L’Etat-major de l’armée sénégalaise ne fait, pour l’heure, aucun commentaire sur le déroulement des opérations et n’avance pas de bilan concernant les pertes du côté rebelle. Mais plusieurs bases appartenant aux hommes de César Atoute Badiate, qui reste toujours insaisissable, risquent de tomber, dans les prochaines heures, dans l’escarcelle des forces de défense et de sécurité. Ce dernier, qui est sous le coup d’un mandat d'arrêt international, est aussi poursuivi dans l’affaire du massacre des 14 bucherons dans la forêt de Boffa-Bayottes, en janvier 2018. Le procès qui se tient au tribunal de grande instance de Ziguinchor risque de condamner le chef rebelle à la prison à perpétuité, si la cour décide de suivre le réquisitoire du procureur.
Le rouleau compresseur de l’armée sur les traces de César Atoute Badiate et Salif Sadio
D’ailleurs, selon un observateur bien averti de la crise en Casamance, après le Nord-Sindian et la commune de Djibidione, les positions rebelles de César Atoute Badiate situées dans le département d’Oussouye pourraient, elles aussi, après celles de Nyassia, faire l’objet d’opérations de grande envergure pour bouter la rébellion hors des frontières casamançaises, restaurer la souveraineté de l’Etat, lutter contre le grand banditisme, la coupe illicite de bois et le trafic de la drogue, notamment dans les régions de Ziguinchor et de Sédhiou.
Cette opération fait suite à l’offensive de l’armée sénégalaise déclenchée le 14 avril dernier et qui a permis de détruire les bases du chef de la branche militaire du MFDC, Salif Sadio, dans la commune voisine du Nord-Sindian. Les ordres ont été donnés pour la capture, mort ou vif, du chef rebelle toujours en fuite. Un mandat d’arrêt international n’est pas à écarter. Cette nouvelle offensive pourrait aussi exacerber le climat d’insécurité dans le nord de la Casamance. Déjà, le 19 mars, des hommes lourdement armés, présumés rebelles du MFDC, ont attaqué un convoi de commerçants sur la RN4, sur l’axe Bignona - Bounkiling, aux environs du village de Badiouré, dans le département de Bignona, en Casamance. Les assaillants se sont dirigés vers la forêt de Badiouré et ont emporté avec eux de l’argent, des téléphones portables, entre autres. Ces attaques risquent de se multiplier, au fur et à mesure du démantèlement des sanctuaires rebelles dans la commune de Djibidione. La destruction des sanctuaires des combattants du Front Nord risque d'entraîner une dispersion des groupes rebelles qui, avec des sous-groupes, peuvent entraîner une recrudescence de la violence dans cette partie nord de la Casamance.

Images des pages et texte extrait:

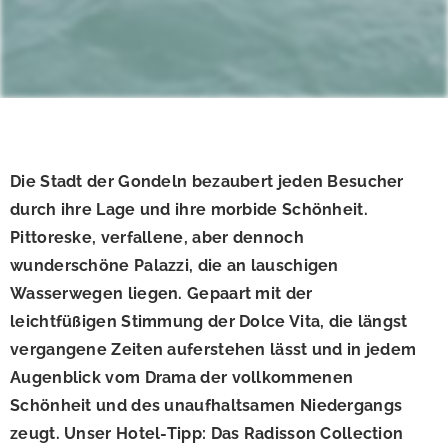
Die Stadt der Gondeln bezaubert jeden Besucher
durch ihre Lage und ihre morbide Schönheit.
Pittoreske, verfallene, aber dennoch
wunderschöne Palazzi, die an lauschigen
Wasserwegen liegen. Gepaart mit der
leichtfüßigen Stimmung der Dolce Vita, die längst
vergangene Zeiten auferstehen lässt und in jedem
Augenblick vom Drama der vollkommenen
Schönheit und des unaufhaltsamen Niedergangs
zeugt. Unser Hotel-Tipp: Das Radisson Collection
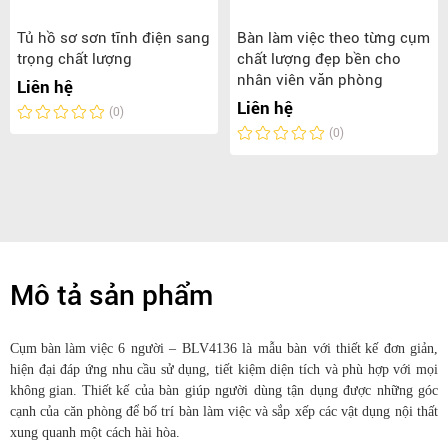
Tủ hồ sơ sơn tĩnh điện sang
Bàn làm việc theo từng cụm
trọng chất lượng
chất lượng đẹp bền cho
nhân viên văn phòng
Liên hệ
Liên hệ
(0)
(0)
Mô tả sản phẩm
Cụm bàn làm việc
6 người – BLV4136 là mẫu
bàn
với
thiết kế
đơn giản,
hiện đại đáp ứng nhu cầu sử dụng, tiết kiệm diện tích và phù hợp với mọi
không gian.
Thiết kế
của
bàn
giúp người dùng tận dụng được những góc
cạnh của căn phòng để
bố trí
bàn làm việc
và sắp xếp các vật dụng nội thất
xung quanh một cách hài hòa.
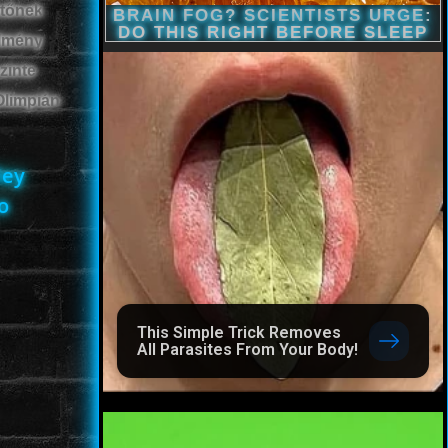
etőnek
ülmény
zinte
Olimpián
ley
o
This Simple Trick Removes
All Parasites From Your Body!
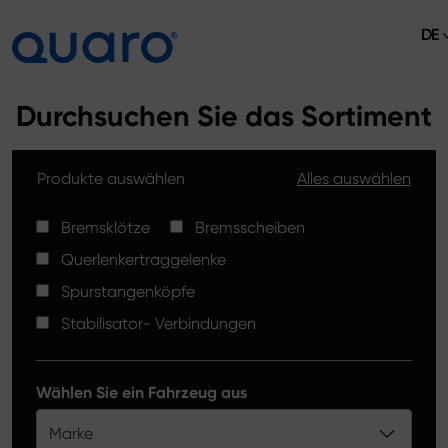
DE
Über uns
Durchsuchen Sie das Sortiment
Angebot
Produkte auswählen
Alles auswählen
Bremsklötze
Aktuelles
Bremsscheiben High Carbon
Bremsklötze
Bremsscheiben
Verkaufsstellen
Querlenkertraggelenke
Spurstangenköpfe
Kontakt
Spurstangenköpfe
Bremsklötze Silver Ceramic
Stabilisator- Verbindungen
Stabilisator-Verbindungen
Bremsscheiben
Wählen Sie ein Fahrzeug aus
Querlenkertraggelenke
Marke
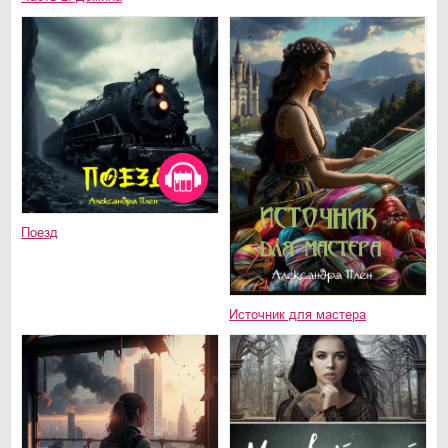
Поезд
Источник для мастера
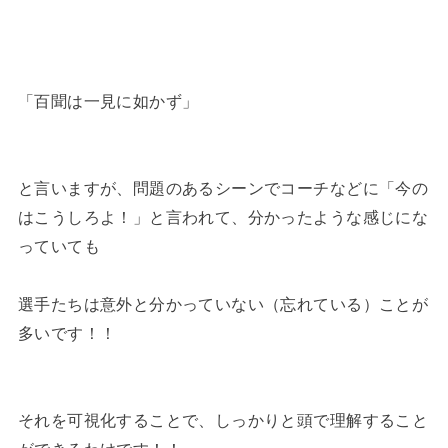
「百聞は一見に如かず」
と言いますが、問題のあるシーンでコーチなどに「今の
はこうしろよ！」と言われて、分かったような感じにな
っていても
選手たちは意外と分かっていない（忘れている）ことが
多いです！！
それを可視化することで、しっかりと頭で理解すること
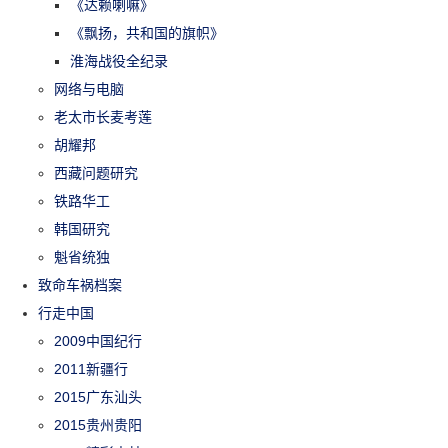
《达赖喇嘛》
《飘扬，共和国的旗帜》
淮海战役全纪录
网络与电脑
老太市长麦考莲
胡耀邦
西藏问题研究
铁路华工
韩国研究
魁省统独
致命车祸档案
行走中国
2009中国纪行
2011新疆行
2015广东汕头
2015贵州贵阳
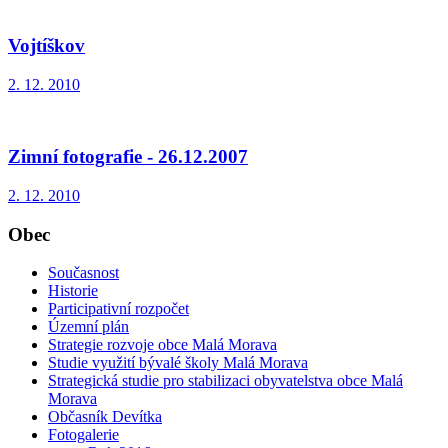
Vojtíškov
2. 12. 2010
Zimní fotografie - 26.12.2007
2. 12. 2010
Obec
Současnost
Historie
Participativní rozpočet
Územní plán
Strategie rozvoje obce Malá Morava
Studie využití bývalé školy Malá Morava
Strategická studie pro stabilizaci obyvatelstva obce Malá
Morava
Občasník Devítka
Fotogalerie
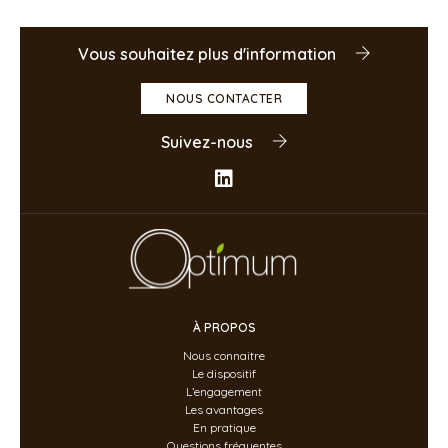
Vous souhaitez plus d'information
NOUS CONTACTER
Suivez-nous
À PROPOS
Nous connaitre
Le dispositif
L’engagement
Les avantages
En pratique
Questions fréquentes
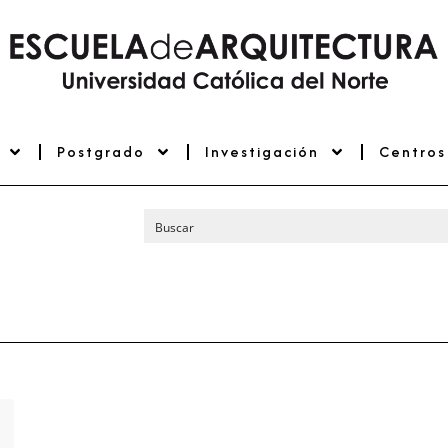
Postgrado
Investigación
Centros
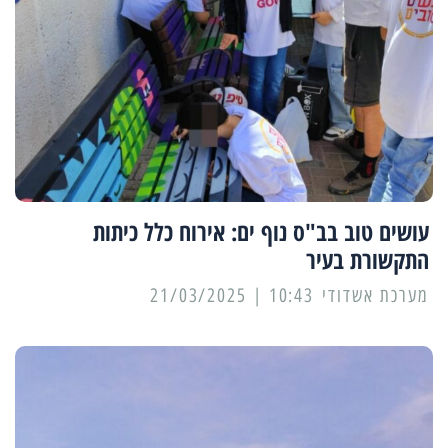
עושים טוב בב"ס נוף ים: אירוח כלל כיתות
התקשורת בעיר
מערכת אשדודי
10:43 | 21/03/2025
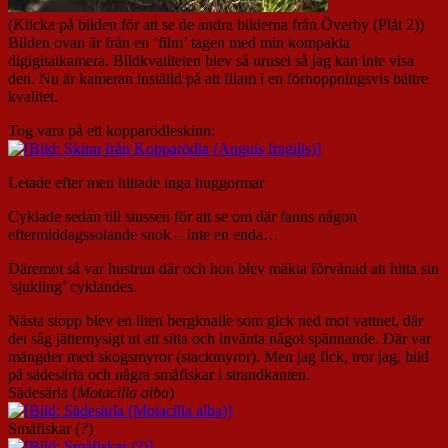
(Klicka på bilden för att se de andra bilderna från Överby (Plåt 2))
Bilden ovan är från en ’film’ tagen med min kompakta
digigitalkamera. Bildkvaliteten blev så urusel så jag kan inte visa
den. Nu är kameran inställd på att filam i en förhoppningsvis bättre
kvalitet.
Tog vara på ett kopparödleskinn:
Letade efter men hittade inga huggormar
Cyklade sedan till slussen för att se om där fanns någon
eftermiddagssolande snok – inte en enda…
Däremot så var hustrun där och hon blev mäkta förvånad att hitta sin
’sjukling’ cyklandes.
Nästa stopp blev en liten bergknalle som gick ned mot vattnet, där
det såg jättemysigt ut att sitta och invänta något spännande. Där var
mängder med skogsmyror (stackmyror). Men jag fick, tror jag, bild
på sädesärla och några småfiskar i strandkanten.
Sädesärla (
Motacilla alba
)
Småfiskar (
?
)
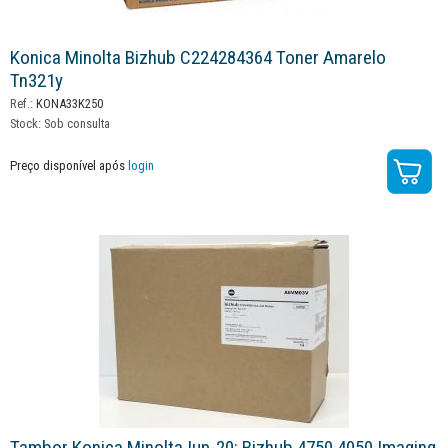
Konica Minolta Bizhub C224284364 Toner Amarelo
Tn321y
Ref.:
KONA33K250
Stock:
Sob consulta
Preço disponível após
login
Tambor Konica Minolta Iup-20: Bizhub 4750 4050 Imaging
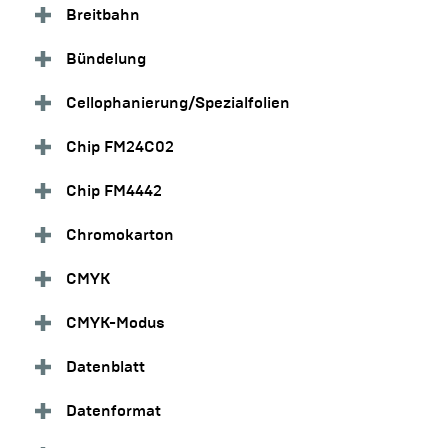
Breitbahn
Bündelung
Cellophanierung/Spezialfolien
Chip FM24C02
Chip FM4442
Chromokarton
CMYK
CMYK-Modus
Datenblatt
Datenformat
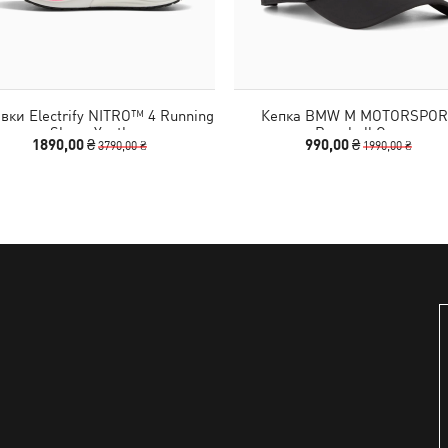
івки Electrify NITRO™ 4 Running
Кепка BMW M MOTORSPOR
Shoes Youth
Baseball Cap
1890,00 ₴
990,00 ₴
3790,00 ₴
1990,00 ₴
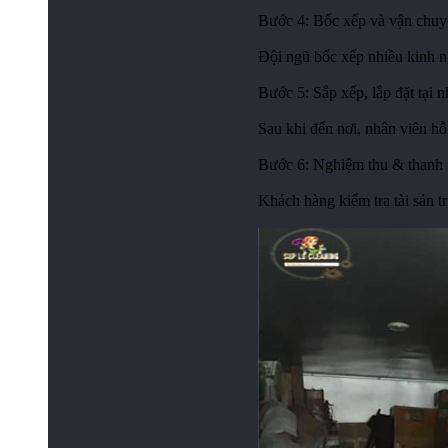
Bước 4: Bốc xếp và vận chuyể
Đội ngũ bốc xếp nhiều kinh n
Bước 5: Sắp xếp, lắp đặt tại 
Sau khi đến nơi, nhân viên hỗ 
Bước 6: Nghiệm thu & thanh 
Khách hàng kiểm tra tài sản t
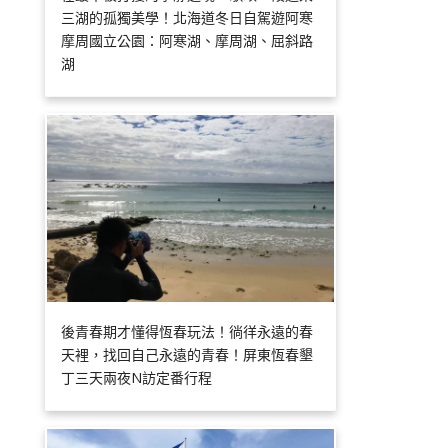
三湖的孤獨美學！北海道冬日自駕遊阿寒
摩周國立公園：阿寒湖、摩周湖、屈斜路
湖
後青春期才懂得恆春玩法！徜徉永遠的春
天裡，找回自己永遠的青春！屏東恆春墾
丁三天兩夜N訪定番行程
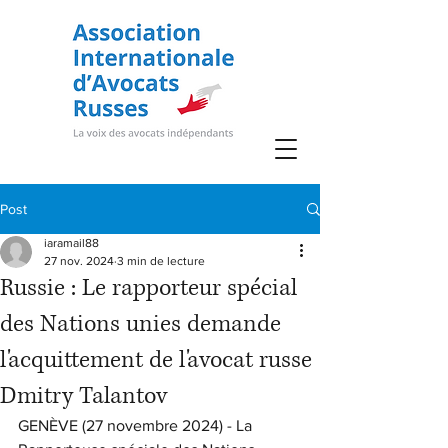
Post
iaramail88
27 nov. 2024
3 min de lecture
Russie : Le rapporteur spécial
des Nations unies demande
l'acquittement de l'avocat russe
Dmitry Talantov
GENÈVE (27 novembre 2024) - La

● **TRAVAIL À FAIRE**
Poursuivez le texte sur l'offensive de l'armée sénégalaise en Casamance à partir de sa dernière phrase.

● **RÉSULTAT**
En effet, les rebelles qui opéraient depuis la frontière gambienne, privés de trafic de bois et de chanvre indien, sont susceptibles de replonger dans le grand banditisme fait de braquages, de vols de bétail et d’attaques à main armée contre les civils. Une situation qui doit pousser les pouvoirs publics à rechercher des palliatifs proposés par les autorités sénégalaises, comme la réinsertion des rebelles et des programmes de démobilisation et de retour à la vie civile.
En outre, la situation topographique de la région, avec plusieurs forêts classées et de zones boisées, et la porosité de la Gambie, risque de contraindre notre armée à une présence permanente à la frontière gambienne, pour éviter la reconstruction de nouveaux sanctuaires rebelles dans cette partie de la Casamance.
Après plus quatre décennies de rébellion, le MFDC est désormais divisé en plusieurs sous-groupes qui, d'après Jean-Claude Marut, chercheur associé au CNRS et spécialiste du conflit casamançais, se livre largement à des actions criminelles pour survivre, tout simplement. “L’État sénégalais a joué la carte du temps, la carte du pourrissement et cela a marché, puisque, effectivement, la rébellion est maintenant complètement à bout de souffle”, affirme le chercheur français dans un entretien avec RFI en février 2021.